There is just so much that can be taken away from this book. It is a book of self-love, empowerment, and refusing to conform to the world around us. It did have some slow moments, but I enjoyed it for the most part. This book was so easy to read, and it felt like I was chatting with an old friend while reading. I am absolutely full from this book. I feel like I need to write the quotes out and randomly post them around my house as little reminders. Overall, I felt it was a very motivational memoir that was full of life lessons.

Review: ” A Good Girl’s Guide to Murder” by Holly Jackson



“Everyone in Fairview knows the story.

Pretty and popular high school senior Andie Bell was murdered by her boyfriend, Sal Singh, who then killed himself. It was all anyone could talk about. And five years later, Pip sees how the tragedy still haunts her town.

But she can’t shake the feeling that there was more to what happened that day. She knew Sal when she was a child, and he was always so kind to her. How could he possibly have been a killer?

Now a senior herself, Pip decides to reexamine the closed case for her final project, at first just to cast doubt on the original investigation. But soon she discovers a trail of dark secrets that might actually prove Sal innocent . . . and the line between past and present begins to blur. Someone in Fairview doesn’t want Pip digging around for answers, and now her own life might be in danger.

This is the story of an investigation turned obsession, full of twists and turns and with an ending you’ll never expect.”

Rating: 5/5 stars 


     It always surprises me when a debut novel is done in such a way that I am shocked it is the author’s first book. “ A Good Girl’s Guide to Murder” has been on my TBR since last August. When I saw that some reading buddies of mine were doing a group read of it, I absolutely had to join in on the fun. First of all…mind blown! Never saw it coming, never saw it coming, never saw it coming, and did I mention….I never saw it coming lol. Each and every time I thought I had it figured out, something else happened that left me reeling.

This book features a wide range of diverse characters. The main character is Pip. She is a strong lead who has a love for crime solving and journalism. For her senior capstone project, she has decided to solve a murder. A murder that happened five years ago and left her small-town reeling. The murder of Andie Bell. I will not get into all of the characters within this because I would have to break out the red string myself. What I will say is that everyone was well developed and served a purpose.
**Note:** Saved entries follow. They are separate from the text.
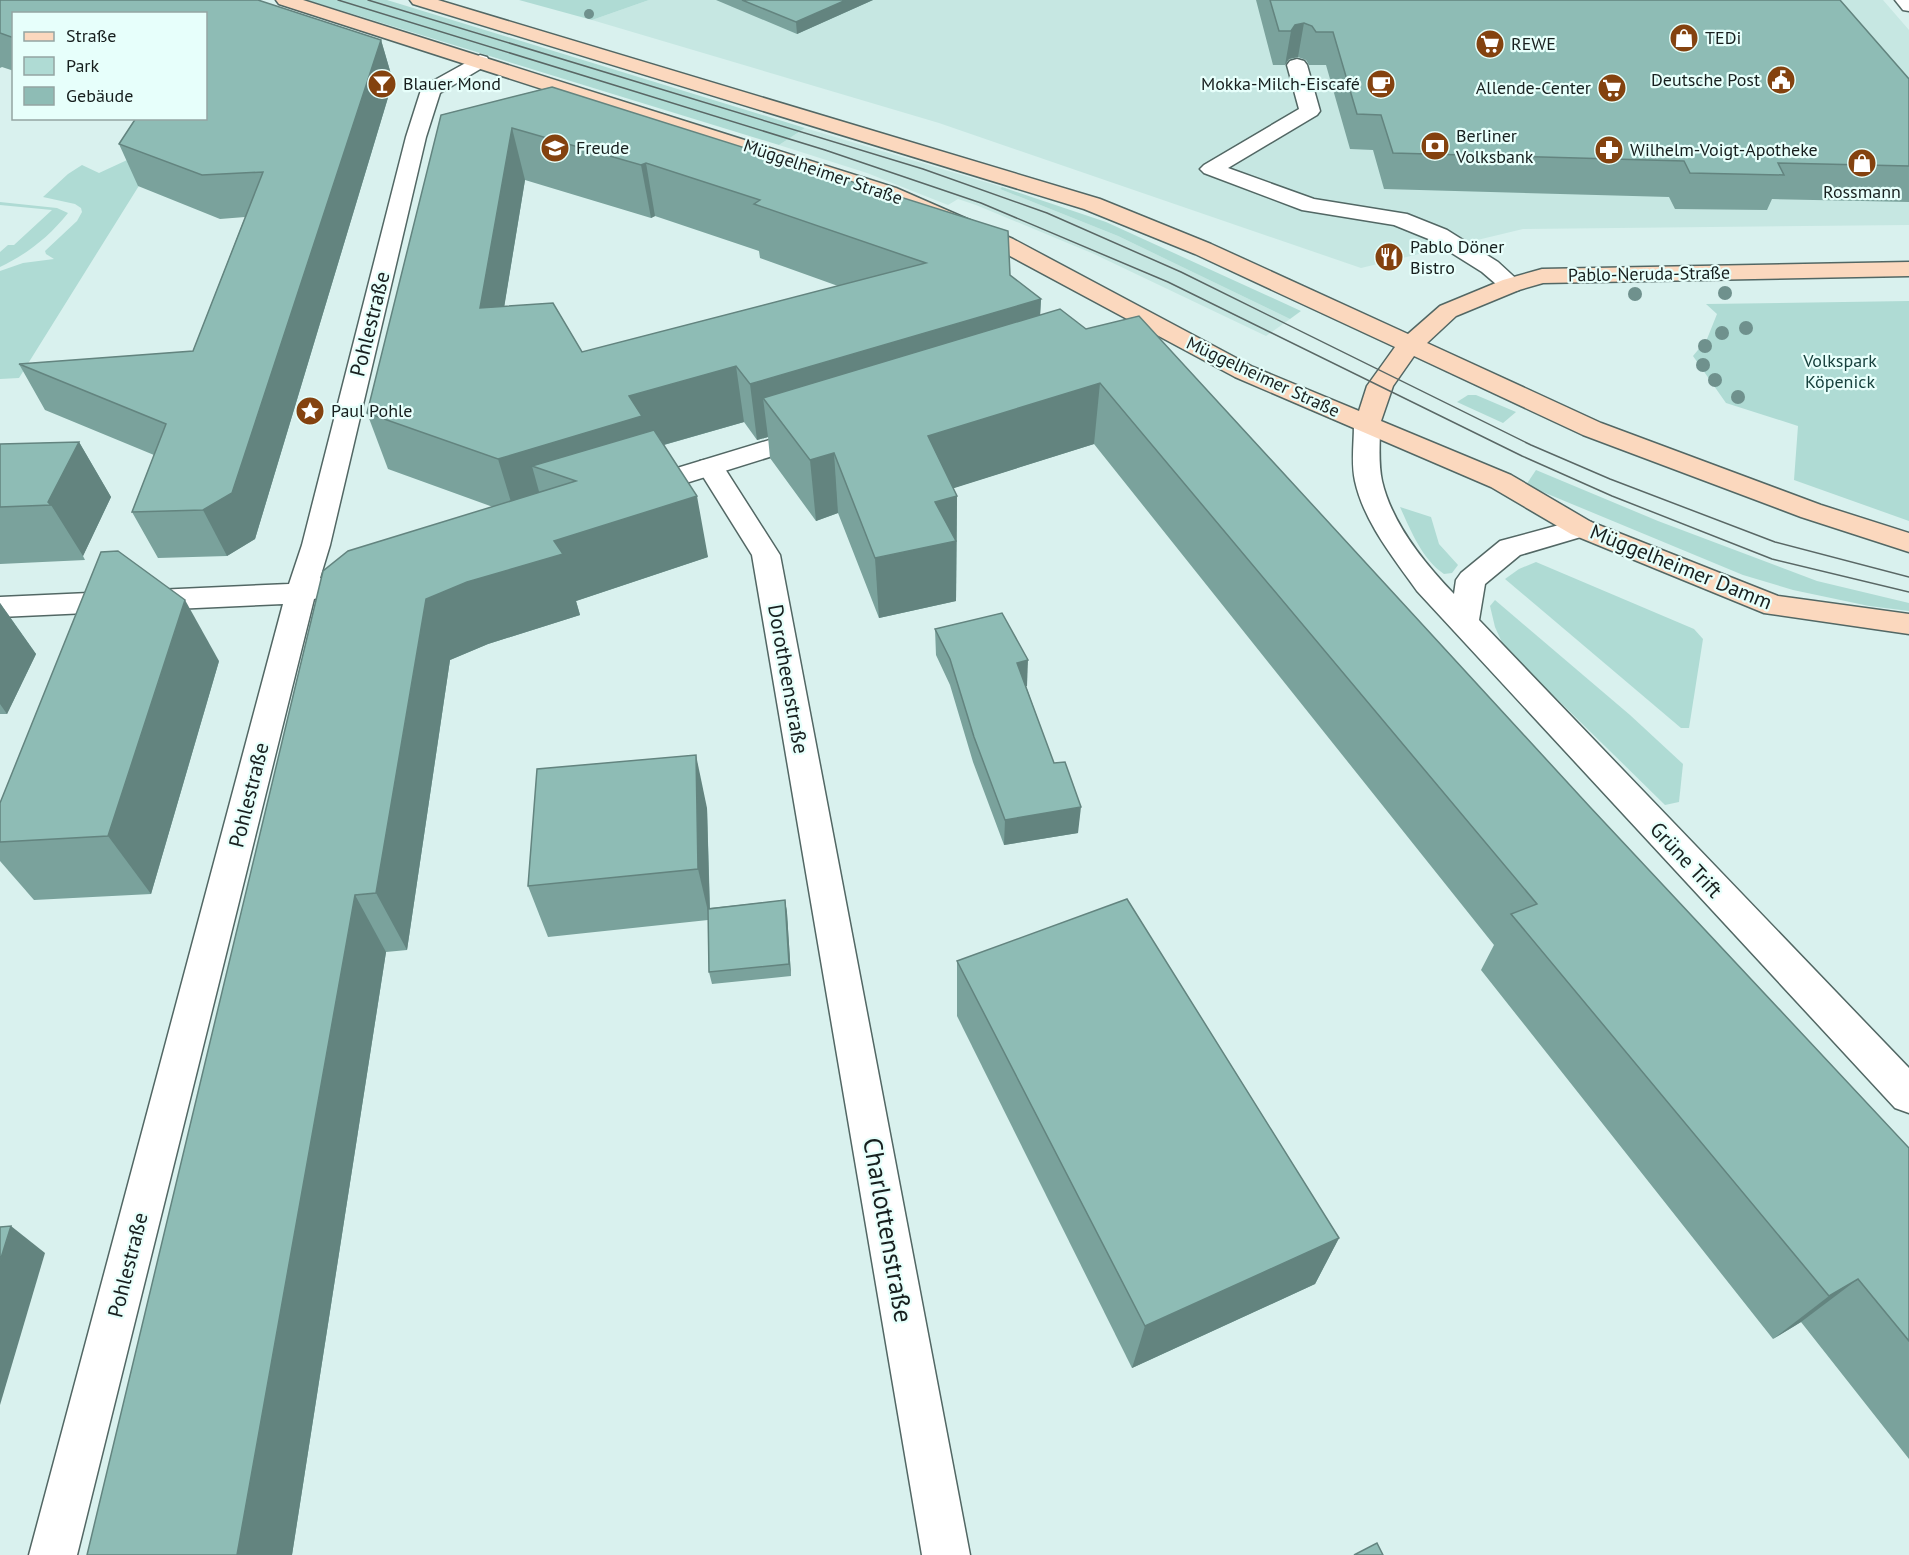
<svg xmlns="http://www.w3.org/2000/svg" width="1909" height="1555" viewBox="0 0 1909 1555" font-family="'PT Sans',sans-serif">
<rect width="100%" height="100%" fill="#d9f1ee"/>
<g fill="#c6e7e2">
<path d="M649 0H1883L1909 30V225L1523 229 1361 268 939 123 592 20Z"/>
<path d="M805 128 1002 187 1000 189 1118 236 1290 319 1266 336 1094 254 976 205 958 199 948 205 867 173 779 145Z"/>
</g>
<g fill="#afdbd4">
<path d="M307 0H387L805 128 779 145Z"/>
<path d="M519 0H649L592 20Z"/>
<path d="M138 155 155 160 19 378 0 379V271L23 263 54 259 46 254 45 251 77 221 82 212 81 208 75 204 43 197 68 174 82 165 99 173Z"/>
<path d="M1002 187 1106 222 1301 311 1290 319 1118 236 1000 189Z"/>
<path d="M0 202 57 208 68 213C49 237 27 254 0 267V252L8 245H14L52 210 0 205Z"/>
<path d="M1909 301V521L1794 480 1798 426 1726 403 1693 356 1707 339 1717 314 1706 304Z"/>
<path d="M1468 395H1476L1516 412 1503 423 1457 402Z"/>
<path d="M1536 470 1658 521 1817 581 1909 603V611L1869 606 1793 590 1743 575 1526 485Z"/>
<path d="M1400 507 1431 517 1439 544 1458 565 1452 573 1444 574C1422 559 1411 531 1400 507Z"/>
<path d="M1536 562 1694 629 1703 639 1689 728H1681L1505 579 1519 569Z"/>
<path d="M1495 600 1630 715 1683 764 1679 802 1665 805 1504 647 1495 627 1490 606Z"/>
</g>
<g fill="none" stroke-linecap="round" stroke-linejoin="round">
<g stroke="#526764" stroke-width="3">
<g id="lane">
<path d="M1297 59 1304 61 1307 65 1320 111 1317 115 1228 168 1314 199 1407 214 1447 230 1498 262 1523 285 1519 290 1511 292 1503 290 1482 272 1431 240 1394 225 1302 210 1204 173 1200 169 1204 165 1299 109 1287 65 1290 61Z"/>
<path d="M710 459 720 461 780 555 970 1555H922L752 555 697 467 700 461Z"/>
</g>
</g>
<g stroke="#526764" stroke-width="3">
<g id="street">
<path d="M1895 0H1909V11L1903 10Z"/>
<path d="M480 55 487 57 489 61 487 65 440 93 426 137 330 545 320 578 329 581 334 588 329 595 314 599 77 1555H29L283 604 0 617V597L289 584 302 545 406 137 421 90 424 86Z"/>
<path d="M1367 417 1376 419 1380 425C1380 443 1378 463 1382 481 1392 524 1424 563 1454 594L1456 580 1461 573 1500 541 1581 519 1591 522 1595 528 1591 534 1520 555 1485 584 1479 620 1909 1068V1113L1895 1108 1417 591C1393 557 1364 522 1355 481 1351 463 1354 443 1354 425L1358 419Z"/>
<path d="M812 427 821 429 825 435 821 441 641 497 631 494 627 488 631 482Z"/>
</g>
</g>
<g stroke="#526764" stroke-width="3">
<path id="secondary" d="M276 0H303L896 188 1013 239 1253 367 1359 411 1367 386 1395 347 1195 254 1084 209 413 4 410 0H438L1100 199 1211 244 1408 334 1440 306 1503 280 1542 269 1909 262V276L1543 283 1519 290 1456 316 1427 343 1601 423 1821 505 1909 533V552L1801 517 1583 435 1414 356 1393 386 1381 421 1511 475 1591 522 1778 596 1909 614V634L1764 613 1571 534 1491 487 1235 377 997 249 880 198 279 4Z"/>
</g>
<use href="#lane" fill="#fff" fill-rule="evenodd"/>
<use href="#street" fill="#fff" fill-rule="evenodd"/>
<use href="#secondary" fill="#fbd8be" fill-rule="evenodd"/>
<g stroke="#596765" stroke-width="1.5">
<path d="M338 0 825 150 981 203 1168 282 1522 456 1612 496 1772 559 1909 592"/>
<path d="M368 0 923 169 1047 213 1181 272 1531 445 1610 479 1775 542 1909 577"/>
</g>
</g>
<g fill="#6f918d">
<circle cx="589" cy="14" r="5"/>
<circle cx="1725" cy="293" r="7"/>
<circle cx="1635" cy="294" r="7"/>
<circle cx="1746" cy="328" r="7"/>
<circle cx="1722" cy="333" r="7"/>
<circle cx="1705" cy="346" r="7"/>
<circle cx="1703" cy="365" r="7"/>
<circle cx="1715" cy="380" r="7"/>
<circle cx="1738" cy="397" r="7"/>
</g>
<g fill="#7aa29c" fill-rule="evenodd">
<path d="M0 0H258L381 40 393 81 255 539 227 556 158 558 132 512 154 455 45 410 19 364 193 351 245 217 220 219 138 186 119 144 136 118H206V14H14V71L2 67 0 68Z"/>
<path d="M716 0H873L797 34Z"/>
<path d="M1256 0H1840L1909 79V202L1772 199 1767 210 1675 209 1669 197 1384 189 1373 150 1350 149 1326 65H1309L1306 60 1298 57 1289 59 1285 65H1273Z"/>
<path d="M552 87 1010 275 1041 299 1040 315 1590 807 1909 1148V1459L1801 1322 1773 1339 1481 970 1494 945 1094 444 953 488 957 496 956 601 879 618 838 513 816 521 770 458 768 437 757 440 744 422 664 445 708 557 576 601 580 615 488 644 450 660 407 950 386 952 292 1555H87L493 507 388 469 367 413 441 115ZM525 180 651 218 655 216 759 251 760 258 838 286 582 352 504 307Z"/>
<path d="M79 442 111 497 83 556 85 560 0 564V444Z"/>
<path d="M0 603 36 654 7 714H0Z"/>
<path d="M935 629 1027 686H1026L1078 833 1004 845 973 762 950 685 936 655Z"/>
<path d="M219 661 151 894 34 900 0 861V803Z"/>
<path d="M707 808 710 908 785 900 787 913 791 976 712 984 709 972 708 920 548 937 528 886Z"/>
<path d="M957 961 1339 1238 1315 1284 1132 1368 957 1016Z"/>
</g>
<g fill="#63847f">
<path d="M846 0H873L797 34 796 22Z"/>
<path d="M1304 23 1298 57 1289 59 1285 65 1291 31 1295 25Z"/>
<path d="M381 40 393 81 255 539 227 556 203 510Z"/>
<path d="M512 128 525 180 495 363 480 308Z"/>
<path d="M646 163 655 216 651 218 641 165Z"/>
<path d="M1041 299 1038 354 763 398 768 437 757 440 750 384Z"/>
<path d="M736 366 744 422 649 449 576 481 532 466 543 506 515 515 498 459 629 396Z"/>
<path d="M1100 383 1094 444 929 496 928 436Z"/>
<path d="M79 442 111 497 83 556 51 505 48 502Z"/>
<path d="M834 453 838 513 816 521 810 460Z"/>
<path d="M697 496 708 557 576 601 580 615 488 644 450 660 407 950 376 893 426 599 554 541Z"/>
<path d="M957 496 956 601 879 618 875 558 935 502Z"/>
<path d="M185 600 219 661 151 894 108 836Z"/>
<path d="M0 603 36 654 7 714 0 704Z"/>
<path d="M1028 660 1027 686 1016 689 1017 663Z"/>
<path d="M696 755 707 808 710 920 698 869Z"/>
<path d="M1081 807 1078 833 1004 845 1005 820Z"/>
<path d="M355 895 386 952 292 1555H237Z"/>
<path d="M785 900 787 913 791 976 789 964Z"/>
<path d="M11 1226 45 1253 0 1405V1261Z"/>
<path d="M1339 1238 1315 1284 1132 1368 1145 1326Z"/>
<path d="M1858 1279 1801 1322 1773 1339 1829 1296Z"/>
</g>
<g fill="#8ebcb5" stroke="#63847f" stroke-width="1.5" fill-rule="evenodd">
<path d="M0 0H258L381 40 232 493 203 510 132 512 166 424 19 364 193 351 263 172 202 175 119 144 136 118H206V14H14V38L0 33Z"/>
<path d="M742 0H846L796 22Z"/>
<path d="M1270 0H1840L1909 79V166L1778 163 1784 175 1690 173 1684 161 1393 153 1381 115 1357 114 1333 32H1316L1312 26 1304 23 1295 25 1291 31H1279Z"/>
<path d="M552 87 1008 231 1010 275 1041 299 750 384 736 366 629 396 642 416 498 459 367 413 441 115ZM512 128 641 165 646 163 760 200 754 204 926 263 582 352 553 303 480 308Z"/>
<path d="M1060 309 1086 329 1139 316 1590 807 1909 1148V1341L1858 1279 1829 1296 1511 914 1537 904 1100 383 928 436 957 496 935 502 956 541 875 558 834 453 810 460 763 398Z"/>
<path d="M654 430 697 496 554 541 563 554 467 582 426 599 376 893 355 895 237 1555H87L323 571 348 551 576 481 532 466Z"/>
<path d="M79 442 48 502 51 505 0 507V444Z"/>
<path d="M118 551 185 600 108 836 0 842V803L101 552Z"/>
<path d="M1002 613 1028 660 1017 663 1054 763 1065 762 1081 807 1005 820 974 737 950 659 935 629Z"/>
<path d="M696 755 698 869 528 886 537 769Z"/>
<path d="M1127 899 1339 1238 1145 1326 957 961Z"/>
<path d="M785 900 789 964 709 972 708 909Z"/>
<path d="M11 1226 0 1261V1227Z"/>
<path d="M1377 1543 1383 1555H1354Z"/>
</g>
<defs>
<g id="shop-disc" transform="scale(1.5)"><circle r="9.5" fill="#84420f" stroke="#e7fffb"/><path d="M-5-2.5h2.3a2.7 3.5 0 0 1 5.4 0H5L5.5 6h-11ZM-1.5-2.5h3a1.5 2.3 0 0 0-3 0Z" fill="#fff"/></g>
<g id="supermarket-disc" transform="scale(1.5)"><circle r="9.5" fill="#84420f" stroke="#e7fffb"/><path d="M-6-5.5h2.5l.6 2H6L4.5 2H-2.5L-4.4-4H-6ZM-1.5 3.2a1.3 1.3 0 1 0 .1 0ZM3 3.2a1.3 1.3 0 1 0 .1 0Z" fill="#fff"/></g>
<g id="civic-disc" transform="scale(1.5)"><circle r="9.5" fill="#84420f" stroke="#e7fffb"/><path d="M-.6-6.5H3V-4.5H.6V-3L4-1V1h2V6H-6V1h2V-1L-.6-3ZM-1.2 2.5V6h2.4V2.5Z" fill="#fff"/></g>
<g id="bar-disc" transform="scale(1.5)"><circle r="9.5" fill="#84420f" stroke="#e7fffb"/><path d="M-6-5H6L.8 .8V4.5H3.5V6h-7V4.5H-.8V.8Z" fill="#fff"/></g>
<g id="cafe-disc" transform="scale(1.5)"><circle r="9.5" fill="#84420f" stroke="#e7fffb"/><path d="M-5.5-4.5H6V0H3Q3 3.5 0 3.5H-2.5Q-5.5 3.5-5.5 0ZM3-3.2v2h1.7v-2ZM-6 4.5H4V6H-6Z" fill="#fff"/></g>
<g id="bank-disc" transform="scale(1.5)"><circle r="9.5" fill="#84420f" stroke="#e7fffb"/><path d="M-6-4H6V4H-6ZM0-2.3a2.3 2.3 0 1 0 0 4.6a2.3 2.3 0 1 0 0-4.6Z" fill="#fff"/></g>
<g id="school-disc" transform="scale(1.5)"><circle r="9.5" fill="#84420f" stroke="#e7fffb"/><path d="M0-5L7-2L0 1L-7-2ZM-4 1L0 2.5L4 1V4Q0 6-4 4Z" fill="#fff"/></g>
<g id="pharmacy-disc" transform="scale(1.5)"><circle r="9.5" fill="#84420f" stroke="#e7fffb"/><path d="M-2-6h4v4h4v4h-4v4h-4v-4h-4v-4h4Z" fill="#fff"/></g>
<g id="restaurant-disc" transform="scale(1.5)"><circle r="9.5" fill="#84420f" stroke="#e7fffb"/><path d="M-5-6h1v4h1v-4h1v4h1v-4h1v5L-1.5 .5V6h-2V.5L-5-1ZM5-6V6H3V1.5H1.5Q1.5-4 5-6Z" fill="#fff"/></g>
<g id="sight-disc" transform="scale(1.5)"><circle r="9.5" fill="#84420f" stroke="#e7fffb"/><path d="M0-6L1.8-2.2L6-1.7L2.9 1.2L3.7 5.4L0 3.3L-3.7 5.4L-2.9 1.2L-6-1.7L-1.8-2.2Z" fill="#fff"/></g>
</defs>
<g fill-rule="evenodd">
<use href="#shop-disc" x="1684" y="38"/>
<use href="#supermarket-disc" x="1490" y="44"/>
<use href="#civic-disc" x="1781" y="80"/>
<use href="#bar-disc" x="382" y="84"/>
<use href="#cafe-disc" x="1381" y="84"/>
<use href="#supermarket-disc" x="1612" y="88"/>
<use href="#bank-disc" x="1435" y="146"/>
<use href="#school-disc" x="555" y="148"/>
<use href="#pharmacy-disc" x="1609" y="150"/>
<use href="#shop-disc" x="1862" y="163"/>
<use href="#restaurant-disc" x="1389" y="257"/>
<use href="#sight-disc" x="310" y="411"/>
</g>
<g text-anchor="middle" stroke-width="4.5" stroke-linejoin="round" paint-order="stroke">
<g font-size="18" fill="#171f1e" stroke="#e7fffb" text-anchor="start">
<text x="1705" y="44">TEDi</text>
<text x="1511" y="50">REWE</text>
<text x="1760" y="86" text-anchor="end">Deutsche Post</text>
<text x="403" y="90">Blauer Mond</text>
<text x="1360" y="90" text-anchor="end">Mokka-Milch-Eiscafé</text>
<text x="1591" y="94" text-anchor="end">Allende-Center</text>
<text x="1456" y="142">Berliner<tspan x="1456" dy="21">Volksbank</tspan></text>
<text x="576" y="154">Freude</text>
<text x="1630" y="156">Wilhelm-Voigt-Apotheke</text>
<text x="1862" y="198" text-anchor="middle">Rossmann</text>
<text x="1410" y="253">Pablo Döner<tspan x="1410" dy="21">Bistro</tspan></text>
<text x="331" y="417">Paul Pohle</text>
</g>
<g font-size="18" fill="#171f1e" stroke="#e7fffb">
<text transform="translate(823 172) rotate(19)" y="6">Müggelheimer Straße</text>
<text transform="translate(1649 274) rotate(-1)" y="6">Pablo-Neruda-Straße</text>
<text transform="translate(1263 377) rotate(25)" y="6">Müggelheimer Straße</text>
</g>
<g font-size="18" fill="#18423e" stroke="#e7fffb">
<text x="1840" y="367">Volkspark<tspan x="1840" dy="21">Köpenick</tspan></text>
</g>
<g font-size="21" fill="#171f1e" stroke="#e7fffb">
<text transform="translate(370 324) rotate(-76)" y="7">Pohlestraße</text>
<text transform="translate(1681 567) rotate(22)" y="7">Müggelheimer Damm</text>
<text transform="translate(788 679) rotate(80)" y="7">Dorotheenstraße</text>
<text transform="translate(249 795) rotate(-76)" y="7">Pohlestraße</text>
<text transform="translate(1686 860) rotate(47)" y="7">Grüne Trift</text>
<text transform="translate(128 1265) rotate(-76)" y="7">Pohlestraße</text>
</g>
<g font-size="26" fill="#171f1e" stroke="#e7fffb">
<text transform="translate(888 1230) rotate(80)" y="9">Charlottenstraße</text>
</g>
</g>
<rect x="12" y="12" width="195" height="108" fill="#e7fffb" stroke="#94a5a3" stroke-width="1.5"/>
<rect x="24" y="32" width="30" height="9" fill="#fbd8be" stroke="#94a5a3" stroke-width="1.5"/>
<text x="66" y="42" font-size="18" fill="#171f1e">Straße</text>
<rect x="24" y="57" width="30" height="18" fill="#afdbd4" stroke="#94a5a3" stroke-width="1.5"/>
<text x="66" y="72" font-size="18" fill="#171f1e">Park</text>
<rect x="24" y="87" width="30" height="18" fill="#8ebcb5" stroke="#94a5a3" stroke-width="1.5"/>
<text x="66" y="102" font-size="18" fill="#171f1e">Gebäude</text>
</svg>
One thing I really loved about this book was the format that it was written in. It alternates between chapters and “files” or “ forensic notes” as I liked to call them. This included Pip’s notes, interview transcripts, maps, journal entries, and more. It really added a fun aspect to the read. The pacing was fantastic. It started off strong and never fizzled out. This book reminded me of all my favorite detectives. It was the perfect mix of Harriet the Spy, Veronica Mars, and Nancy Drew. There were so many red herrings. Everyone was a suspect in my eyes. “ A Good Girl’s Guide to Murder” was as addictive as it was fun. I cannot wait to read the sequel as well as the other upcoming books in this series. I could definitely see this adapted into a Netflix series or something along those lines.

Trigger warnings: violence, death, death of a pet, drugging, talk of sexual assault, kidnapping

Is “A Good Girl’s Guide to Murder” on your TBR? Have you read it?